O Sr. Velmonte aparenta satisfeito com a minha resposta á medida que eu preparo a minha retirada do local, entretanto o olhar de meu pai deixa evidente que existe algo a mais a ser conversado. A sua mão acena para que eu permaneça sentada no sofá, confirmando a minha suspeita ao passo que eu não sinto as melhores das sensações no momento.
─ Nós precisamos conversar sobre o Harry. ─ Meu pai justifica o motivo do seu desejo que eu permaneça e eu sou surpreendida por suas palavras. ─ Eu não gosto do fato dele estar no meio dessa confusão toda.
Eu não aceito o tom de voz usado por meu pai, que sugere que toda essa situação teve ocorrência por minha culpa. E eu sinto indignação pelo o seu ato de estar tomando partido de terceiros ao invés de ficar ao meu lado, pois convenhamos que de toda a história ele não sabe um terço. As minhas palavras tomam forma em minha mente, mas sou impedida de falar pela voz do Sr. Velmonte que toma a frente e inicia novamente seus argumentos.
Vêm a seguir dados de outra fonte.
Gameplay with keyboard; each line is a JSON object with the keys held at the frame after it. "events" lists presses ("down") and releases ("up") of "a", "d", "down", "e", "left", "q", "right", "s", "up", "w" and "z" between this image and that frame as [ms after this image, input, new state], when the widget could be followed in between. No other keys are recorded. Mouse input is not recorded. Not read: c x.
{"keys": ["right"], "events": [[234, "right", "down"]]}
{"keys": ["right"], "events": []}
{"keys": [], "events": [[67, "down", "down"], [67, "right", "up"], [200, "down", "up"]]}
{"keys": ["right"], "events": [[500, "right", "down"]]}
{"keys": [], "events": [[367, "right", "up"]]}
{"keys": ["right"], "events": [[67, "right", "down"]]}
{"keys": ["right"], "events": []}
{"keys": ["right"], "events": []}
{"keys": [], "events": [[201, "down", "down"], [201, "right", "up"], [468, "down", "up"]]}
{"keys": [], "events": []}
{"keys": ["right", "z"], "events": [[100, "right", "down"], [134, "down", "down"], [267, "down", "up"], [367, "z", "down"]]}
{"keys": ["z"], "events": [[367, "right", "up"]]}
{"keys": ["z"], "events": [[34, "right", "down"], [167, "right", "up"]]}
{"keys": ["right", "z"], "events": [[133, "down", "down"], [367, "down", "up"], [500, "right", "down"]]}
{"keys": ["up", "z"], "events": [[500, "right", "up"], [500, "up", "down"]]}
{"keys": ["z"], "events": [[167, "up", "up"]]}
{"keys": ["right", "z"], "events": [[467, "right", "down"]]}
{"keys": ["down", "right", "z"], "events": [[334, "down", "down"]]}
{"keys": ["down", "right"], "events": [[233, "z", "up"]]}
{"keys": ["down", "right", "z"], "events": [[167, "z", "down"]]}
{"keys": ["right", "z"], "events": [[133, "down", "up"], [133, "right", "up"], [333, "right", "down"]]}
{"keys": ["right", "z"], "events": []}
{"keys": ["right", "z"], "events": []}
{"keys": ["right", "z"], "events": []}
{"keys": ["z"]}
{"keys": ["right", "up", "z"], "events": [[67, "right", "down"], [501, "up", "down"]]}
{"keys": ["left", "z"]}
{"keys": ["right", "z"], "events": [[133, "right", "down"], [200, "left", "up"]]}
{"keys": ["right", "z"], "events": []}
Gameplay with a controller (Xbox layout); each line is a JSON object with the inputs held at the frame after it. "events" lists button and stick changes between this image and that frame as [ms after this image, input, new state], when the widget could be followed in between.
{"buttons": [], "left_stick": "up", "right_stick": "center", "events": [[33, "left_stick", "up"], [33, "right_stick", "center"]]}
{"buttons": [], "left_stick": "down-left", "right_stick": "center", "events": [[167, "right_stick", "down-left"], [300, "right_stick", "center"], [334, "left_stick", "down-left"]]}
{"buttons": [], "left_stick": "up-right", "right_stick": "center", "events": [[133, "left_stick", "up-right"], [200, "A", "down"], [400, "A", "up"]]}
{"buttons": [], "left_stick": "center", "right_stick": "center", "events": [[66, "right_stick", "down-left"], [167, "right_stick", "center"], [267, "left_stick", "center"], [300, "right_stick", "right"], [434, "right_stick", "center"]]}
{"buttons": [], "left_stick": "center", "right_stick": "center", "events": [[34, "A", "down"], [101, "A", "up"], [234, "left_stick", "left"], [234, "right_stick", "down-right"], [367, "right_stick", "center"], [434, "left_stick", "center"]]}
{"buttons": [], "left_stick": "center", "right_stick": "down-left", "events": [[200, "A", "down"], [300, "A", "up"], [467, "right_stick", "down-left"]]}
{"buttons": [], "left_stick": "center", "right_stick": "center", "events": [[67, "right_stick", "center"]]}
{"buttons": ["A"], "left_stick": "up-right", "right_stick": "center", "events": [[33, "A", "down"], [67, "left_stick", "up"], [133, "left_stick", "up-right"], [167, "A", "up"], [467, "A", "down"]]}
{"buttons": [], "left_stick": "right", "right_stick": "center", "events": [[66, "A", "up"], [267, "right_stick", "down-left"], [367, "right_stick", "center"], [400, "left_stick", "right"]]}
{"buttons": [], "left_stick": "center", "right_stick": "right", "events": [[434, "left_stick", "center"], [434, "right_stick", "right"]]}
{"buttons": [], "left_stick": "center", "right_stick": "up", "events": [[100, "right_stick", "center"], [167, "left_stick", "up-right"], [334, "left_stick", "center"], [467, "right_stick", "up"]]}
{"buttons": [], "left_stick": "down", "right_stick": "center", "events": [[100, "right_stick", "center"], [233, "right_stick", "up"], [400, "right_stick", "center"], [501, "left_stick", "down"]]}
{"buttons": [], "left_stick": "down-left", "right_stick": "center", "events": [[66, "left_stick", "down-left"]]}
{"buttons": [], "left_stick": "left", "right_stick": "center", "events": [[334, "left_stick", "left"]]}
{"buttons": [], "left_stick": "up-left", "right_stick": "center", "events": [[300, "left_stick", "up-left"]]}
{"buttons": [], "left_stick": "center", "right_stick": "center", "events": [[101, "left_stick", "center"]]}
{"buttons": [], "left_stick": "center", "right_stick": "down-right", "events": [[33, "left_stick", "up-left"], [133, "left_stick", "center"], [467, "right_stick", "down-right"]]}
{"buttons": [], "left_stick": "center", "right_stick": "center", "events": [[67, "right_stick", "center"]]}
─ Sabe Amélia, quando o Harry se mudou para a edícula, ele era diferente. Estava sempre calado e distante, era uma pessoa solitária. ─ Diferente das palavras pronunciadas anteriormente, dessa vez meu pai está calmo e é perceptível o tom preocupado que sustenta sua fala. ─ E eu estou percebendo
que aquele velho Harry está voltando pouco a pouco, ele está começando a se fechar novamente.
─ Por que você está me dizendo isso? ─ Eu pergunto, tentando alinhar os pensamentos de meu pai em uma conclusão que no momento eu não consigo ter.
─ Porque eu sei que existe algo entre vocês dois.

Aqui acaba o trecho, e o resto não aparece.